On how his team is playing for each other:
"It's a really selfless group. The group inside that locker room is one of the tightest teams I've ever been a part of. I'm kind of on the outside as the coach, but to be part of that group Monday through Friday in that clubhouse...the camaraderie, the older guys taking the younger guys under their wing and talking to them about what it takes, leading by example. We have a great group of leaders in that locker room. We have young guys that are hungry to prove themselves and whenever called upon, they step in and do a great job. That's team. That's why we coach and that's why we play."
While this may sound like a no-brainer and something most coaches and players would agree to, there is an enormous difference between conceptually agreeing that it is helpful as opposed to prioritizing it as central to your success. These are things that must start as a point of emphasis, starting with the owners and trickling down throughout the management and coaching staff, the players, and even those than handle matchday equipment. The effort to cultivate this by whatever means necessary should be highlighted as a mandate in bold in whatever the internal version of their mission statement is. While you do not want to go too far—cheesy quotes plastered throughout offices and locker rooms can quickly become nothing more than pandering clichés—it should nonetheless be viewed as something that could help turn the Sounders from historically good to historically great. Montreal recently hired a full-time psychologist for a more tangible example, and if the Sounders haven't already they should do the same.

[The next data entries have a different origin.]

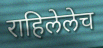
राहिलेलेच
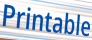
Printable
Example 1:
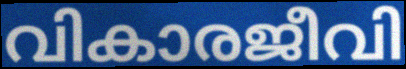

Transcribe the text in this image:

വികാരജീവി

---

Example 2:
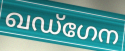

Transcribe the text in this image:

ഖഡ്ഗേന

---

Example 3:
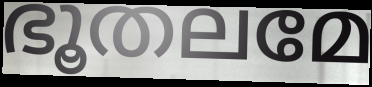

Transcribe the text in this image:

ഭൂതലമേ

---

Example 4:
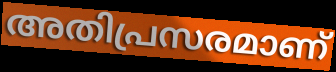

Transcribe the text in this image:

അതിപ്രസരമാണ്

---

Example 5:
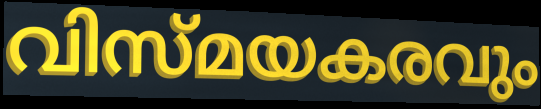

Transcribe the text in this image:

വിസ്മയകരവും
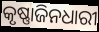
କୃଷ୍ଣାଜିନଧାରୀ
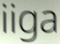
iiga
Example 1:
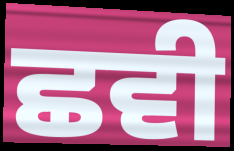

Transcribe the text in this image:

ਛਵੀ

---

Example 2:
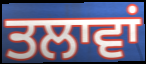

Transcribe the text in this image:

ਤਲਾਵਾਂ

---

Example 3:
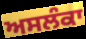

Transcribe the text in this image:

ਅਸਲੰਕਾ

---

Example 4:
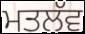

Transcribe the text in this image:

ਮਤਲੱਵ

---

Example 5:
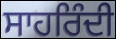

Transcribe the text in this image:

ਸਾਹਰਿੰਦੀ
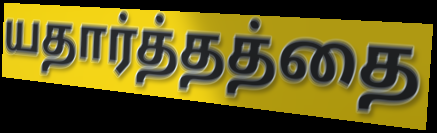
யதார்த்தத்தை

I believe we are in the beginning stages of the transition away from what I would call the Machismo Era in sports. Sure, knuckling lashes into the upper corner, slam dunks, and bone-crushing tackles are what test the decibel thresholds of those sitting next to us. But once the camera and stadium lights go off, there is a lot more to the game than Xs and Os. Pete Carroll was laughed out of the NFL in the 1990s, but he is the one laughing now. It is high time that all teams—the Sounders obviously included—take note.
It would not be fair of me to conclude without recognizing that I do not attend training. I do not have access to the locker room. It is very possible the Sounders are well aware of all of these things and have already taken concrete steps to begin addressing them. If that is the case, however, we have yet to see it manifest on the 116x75-yard expanse upon which we do have access to so far this season. We know for certain that there are elements of this—leaders taking youngsters under their wing, for example. But formalizing this to the extent possible rather than let it develop (or not) organically would go a long way.
The future will undoubtedly be brighter. History tells us as much. But to end with a cliché: A bit of holistic thinking and embracing of forward-minded approaches could add that needed bit of extra sparkle to an otherwise beaming light.